Reste à savoir si la composante islamiste, importante au sein des nouvelles autorités, aura un quelconque impact sur la rédaction de la future Constitution. L’influence de charismatiques chefs militaires comme Abdelhakim Belhadj ou Ismaïl Sallabi - deux personnages qui ont été en première ligne sur le terrain durant le conflit et djihadistes notoires - inquiète.

"Ne soyons pas dupes, la boîte de Pandore est ouverte. Il est assez inquiétant de voir ce genre de personnalités rôder autour du pouvoir. Quelle lecture de la charia vont-ils vouloir imposer ? Sauront-ils rester modérés ?", s’interroge Didier Billion, spécialiste du Moyen-Orient à l’Institut des relations internationales et stratégiques (Iris).

Reconnaissance des islamistes ?

Jusqu’ici cependant, les islamistes anti-kadhafistes n'ont pas donné de véritables raisons de s'inquiéter. Au contraire, ils ont même toujours donné l'impression de vouloir ménager leurs alliés occidentaux. "La future Libye sera reconnaissante aux pays de la coalition de l’avoir aidée à renverser Kadhafi. Même les islamistes sont conscients que sans Nicolas Sarkozy, sans les raids aériens de l’Otan, le 'Guide' libyen aurait sûrement maté la révolte", relève Antoine Basbous.
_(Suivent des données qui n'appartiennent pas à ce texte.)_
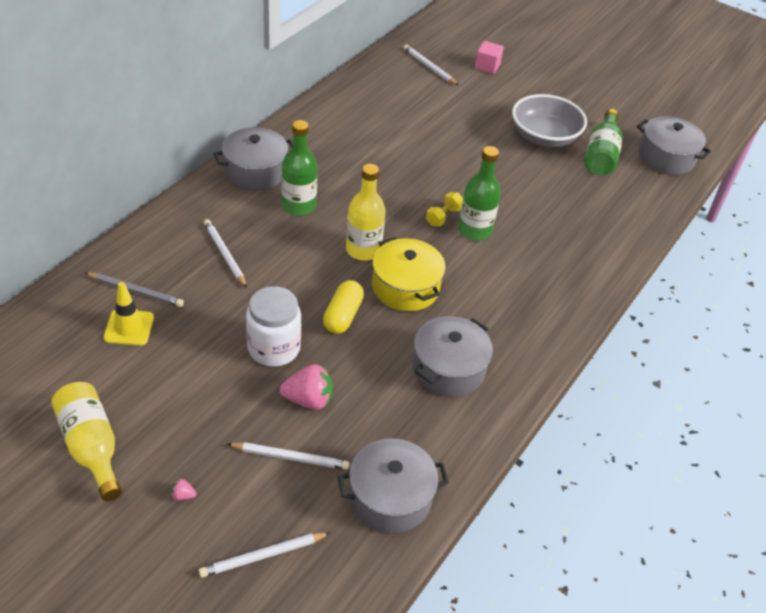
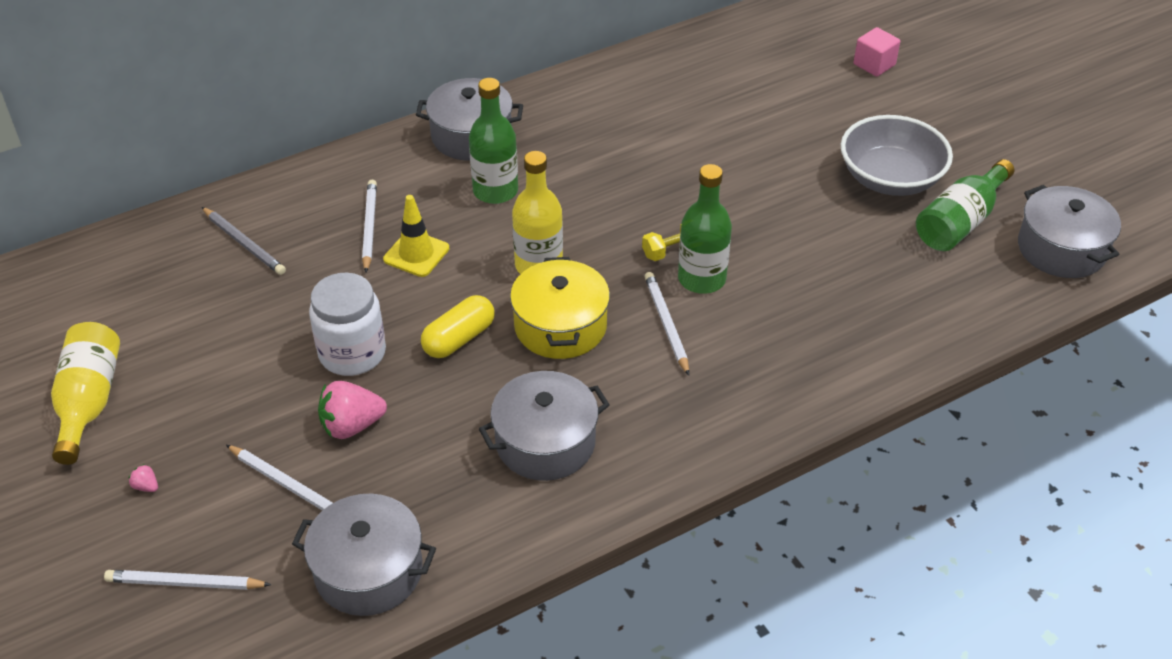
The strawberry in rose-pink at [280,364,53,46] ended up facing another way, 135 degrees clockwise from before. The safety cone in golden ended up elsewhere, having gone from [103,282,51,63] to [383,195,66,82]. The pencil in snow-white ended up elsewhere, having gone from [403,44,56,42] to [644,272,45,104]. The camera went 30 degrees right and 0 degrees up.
À savoir alors si cette "reconnaissance" envers les forces de la coalition perdurera. C’est là toute la question, selon Didier Billion. "Les enjeux stratégiques et économiques qui vont se jouer prochainement peuvent aussi changer la donne pour le pouvoir en place. La realpolitik libyenne pourrait ainsi reprendre le dessus plus rapidement qu’on ne le croit." Un avis que nuance toutefois Antoine Basbous. "La renaissance démocratique de la Libye est un défi immense et complexe, mais peut-être pas irréalisable. Il faut que le peuple libyen reparte de zéro, crée des partis politiques, une presse libre… Il y aura donc certes des bosses sur la route, mais si la Turquie a pu réussir à instaurer une démocratie islamique, pourquoi la Libye n'y parviendrait-elle pas un jour ?", conclut celui-ci.